Lost and found (and found again)

Bronze Age Forest  Revelaed by Storms in Wales
Cardigan Bay's ancient forest revealed by storms in 2014. And not fot he first time, says Victoria Owens. Photograph: Keith Morris/LNP

Why does Barbara MacArthur (Letters, 19 May) feel she has to explain anything to these “charities” which these days operate more like rapacious multinationals than the benevolent bodies they claim to be? Immediately put down the phone, delete the email without opening it and put the unopened post in the recycling; or my now preferred tactic – return to sender.

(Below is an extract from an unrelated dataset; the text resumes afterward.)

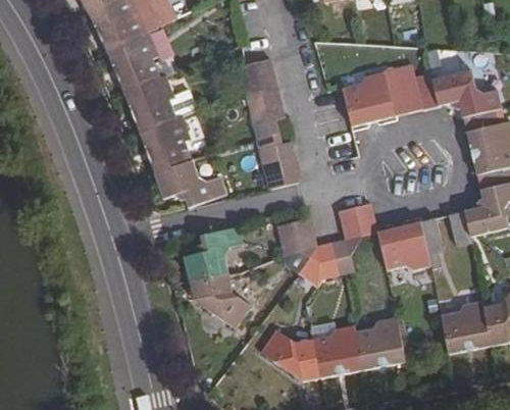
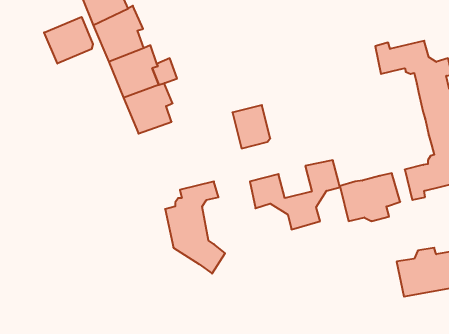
building: none -> [44,17,93,64]
building: [240,58,286,125] -> none
building: [343,63,423,124] -> none
building: [155,159,227,206] -> none
building: [261,316,406,380] -> none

The charities to which I regularly donate know that my donations will cease if I receive any glossy magazines or updates on their activities (otherwise known as requests for more money), which I regard as an improper use of my money.
Susan Cooper
Sheerness, Kent

• Does the Guardian, or perhaps the Bank of England, know something we don’t? The mock-ups imagining what the next £20 note might look like, published in the print edition (Public asked to pick art figure for banknote, 20 May), portray the contenders on the face of the note, in the place traditionally occupied by the Queen, rather than on the back, where (for example) Adam Smith now appears. Will we be a republic by 2020, when the notes are due to enter circulation? If so, will this be in the Queen’s speech? It wasn’t in the manifesto.
Paul Gelling
Chepstow, Monmouthshire

• The baker refused to ice a cake with the slogan “Support Gay Marriage” (Christian bakers lose ‘gay cake’ court case, 20 May). He did not refuse to serve the customer because he was gay. Discrimination would be, for instance, refusing to serve a traveller in a public house, which is not a matter of conscience. In the past, the law has acknowledged that people’s consciences lead them to different places. If a law is used against the individual conscience, we must, regardless of our own opinions, always ask whether that use is compatible with a free society.
Mary Jackson
Gilston, Hertfordshire

• The wonderful Cantre’r Gwaelod by Gillian Clarke (A poem a day, 19 May) moved me greatly, as have many of the poems chosen by Carol Ann Duffy and printed each day in the Guardian. Will they all be published in a booklet? I would happily buy such a booklet, even more so if some of the profits went to the Guardian’s Keep it in the Ground campaign.
John Marzillier
Oxford

• If the storms of February 2014 uncovered the lost lands of Cardigan Bay, it wasn’t for the first time. On holiday at Borth in the 1960s, my cousins and I would walk up the beach to the petrified forest year after year. It was also regular part of my mother’s childhood visits in the 1930s.